The benefits of better bale density

When it comes to making silage, and regardless of whether it’s in a clamp or in bale, one of the most important things to have at the forefront of your mind is oxygen. Or more specifically, how to reduce it in the silo at all times.

According to Dr Dave Davies, a director at Silage Solutions, increasing the density of silage at the time of harvesting is the first big step farmers can take towards oxygen reduction. Best of all, this is easily achieved in bales by using a high density baler with chopping.

"Chopping the forage during bale formation has two big advantages" explains Dave. "Firstly it reduces the amount of oxygen trapped in the bale and secondly it releases sugar into the bale and so encourages a more rapid lactic acid fermentation. Both of these factors increase the silage quality and reduce the risks of undesirable microorganisms such as yeasts, moulds and listeria."

He continues: "There are also impressive savings to be enjoyed. Chopped bales are at least 10% heavier than their unchopped counterparts helping to reduce the costs of production. The best way to illustrate this is by way of an example.

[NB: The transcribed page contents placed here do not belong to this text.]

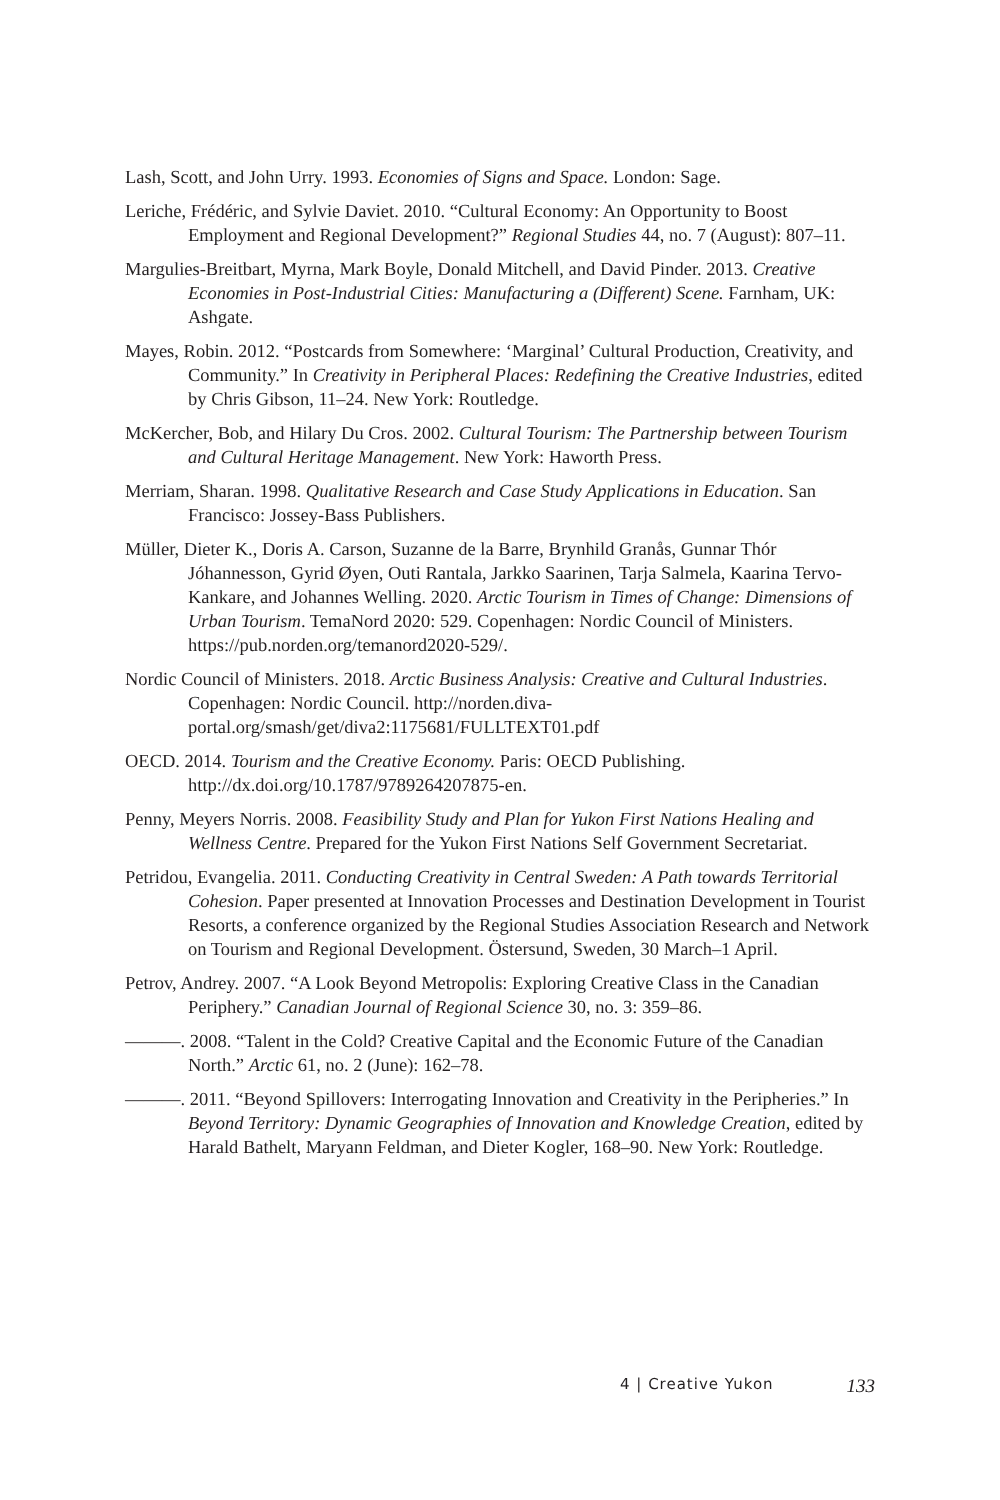Lash, Scott, and John Urry. 1993. Economies of Signs and Space. London: Sage.
Leriche, Frédéric, and Sylvie Daviet. 2010. “Cultural Economy: An Opportunity to Boost Employment and Regional Development?” Regional Studies 44, no. 7 (August): 807–11.
Margulies-Breitbart, Myrna, Mark Boyle, Donald Mitchell, and David Pinder. 2013. Creative Economies in Post-Industrial Cities: Manufacturing a (Different) Scene. Farnham, UK: Ashgate.
Mayes, Robin. 2012. “Postcards from Somewhere: ‘Marginal’ Cultural Production, Creativity, and Community.” In Creativity in Peripheral Places: Redefining the Creative Industries, edited by Chris Gibson, 11–24. New York: Routledge.
McKercher, Bob, and Hilary Du Cros. 2002. Cultural Tourism: The Partnership between Tourism and Cultural Heritage Management. New York: Haworth Press.
Merriam, Sharan. 1998. Qualitative Research and Case Study Applications in Education. San Francisco: Jossey-Bass Publishers.
Müller, Dieter K., Doris A. Carson, Suzanne de la Barre, Brynhild Granås, Gunnar Thór Jóhannesson, Gyrid Øyen, Outi Rantala, Jarkko Saarinen, Tarja Salmela, Kaarina Tervo-Kankare, and Johannes Welling. 2020. Arctic Tourism in Times of Change: Dimensions of Urban Tourism. TemaNord 2020: 529. Copenhagen: Nordic Council of Ministers. https://pub.norden.org/temanord2020-529/.
Nordic Council of Ministers. 2018. Arctic Business Analysis: Creative and Cultural Industries. Copenhagen: Nordic Council. http://norden.diva-portal.org/smash/get/diva2:1175681/FULLTEXT01.pdf
OECD. 2014. Tourism and the Creative Economy. Paris: OECD Publishing. http://dx.doi.org/10.1787/9789264207875-en.
Penny, Meyers Norris. 2008. Feasibility Study and Plan for Yukon First Nations Healing and Wellness Centre. Prepared for the Yukon First Nations Self Government Secretariat.
Petridou, Evangelia. 2011. Conducting Creativity in Central Sweden: A Path towards Territorial Cohesion. Paper presented at Innovation Processes and Destination Development in Tourist Resorts, a conference organized by the Regional Studies Association Research and Network on Tourism and Regional Development. Östersund, Sweden, 30 March–1 April.
Petrov, Andrey. 2007. “A Look Beyond Metropolis: Exploring Creative Class in the Canadian Periphery.” Canadian Journal of Regional Science 30, no. 3: 359–86.
———. 2008. “Talent in the Cold? Creative Capital and the Economic Future of the Canadian North.” Arctic 61, no. 2 (June): 162–78.
———. 2011. “Beyond Spillovers: Interrogating Innovation and Creativity in the Peripheries.” In Beyond Territory: Dynamic Geographies of Innovation and Knowledge Creation, edited by Harald Bathelt, Maryann Feldman, and Dieter Kogler, 168–90. New York: Routledge.
4 | Creative Yukon 133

"Let's assume that the average cost of baling, wrapping, carting and stacking a bale is £8 per bale. Using chopped bales as opposed to unchopped ones would allow you to achieve the same quantity of forage with 10% fewer bales. That means a saving of £80 for every 100 unchopped bales produced. That's a major advantage and before we even fully examine the benefits in terms of improved silage quality."

Benefits are proven by scientific research

The advantages of employing chopped silage are more than just conjecture. They're proven by scientific fact. A study carried out by IGER Aberystwyth (now IBERS) - the leading biological, environmental and rural sciences research establishment - compared chopped and unchopped bales from the same grass fields. It found significant differences in some of the chemical constituents of the silage.

Pointing to this research, Dave says: "Firstly the IBERS's study revealed a pH of 4.30 in the chopped bales compared to 4.52 in the unchopped ones - the lower pH being a result of better fermentation. In addition, less sugar had been used to achieve this improved fermentation with 37 g/kg DM remaining in the chopped bales compared to 26 g/kg in those that were unchopped. This equates to 6.6 kg more sugar per 600kg bale." Dave continues: "As one would expect, the lactic acid concentration was also higher in the chopped bales whilst the improvement in fermentation had resulted in silage with a slightly higher dry matter. For the chopped bales this measured 329g/kg FM compared to 319g/Kg FM for the unchopped. Put another way, that's 6 kg more silage retained per 600kg of bale. Finally there was 25% less ethanol in the chopped bales. Ethanol is produced by undesirable microorganisms such as yeasts implying a lower yeast population with increased bale density. Combined, these results clearly show the benefits producing a denser bale can have in terms of silage quality."

Reduced Oxygen, reduced mould

As well as improving chemical composition, it seems the production of denser silage can also reduce mould. Dave points to a study in the US to illustrate the point: "It is well known that the higher the levels of oxygen in a bale, the greater the growth of yeasts moulds and listeria as all of these organisms require oxygen to grow. So it's of particular interest that a clamp silage trial conducted in North America found some significant results when it examined silage produced using good and poor compaction after 100 days of ensiling.

"In every gram of the poorly compacted silage, they discovered 100,000 yeasts per gram of silage whereas in the well compacted silage there were fewer than 100. Whilst not directly comparable to bales, this information coupled with the ethanol findings from the IBERS study does suggest that the same lower yeast levels are likely to be found in denser bales." Dave continues: "These yeasts instigate aerobic spoilage and will result in heating and moulding of the silage. Their reduced presence in dense bales means that should its wrap become damaged, it is far less likely to become mouldy than one made from looser material.

"Alongside this, oxygen can't penetrate to the same depth as it can with less dense silage. As a result, any mould that does occur won't be able to grow as deeply into the bale, helping to reduce losses and the risks to animal health risks caused by listeria and mycotoxins."

In addition, this reduced yeast growth can also offer benefits when feeding a bale out - and especially for a lower level of stock. Ironically it seems, and despite there being more silage in a chopped bale, it will probably remain cooler and unspoilt for longer than an unchopped counterpart. Taking all this into account, the argument for producing a denser bale appears to be a strong one. As Dave Davies concludes:

"There are no reasons why you shouldn't use a chopper baler to increase bale density if you have option and in fact there are plenty of reasons why you should. It's a simple step that can ultimately lead to the best of both worlds. Better silage and lower production costs."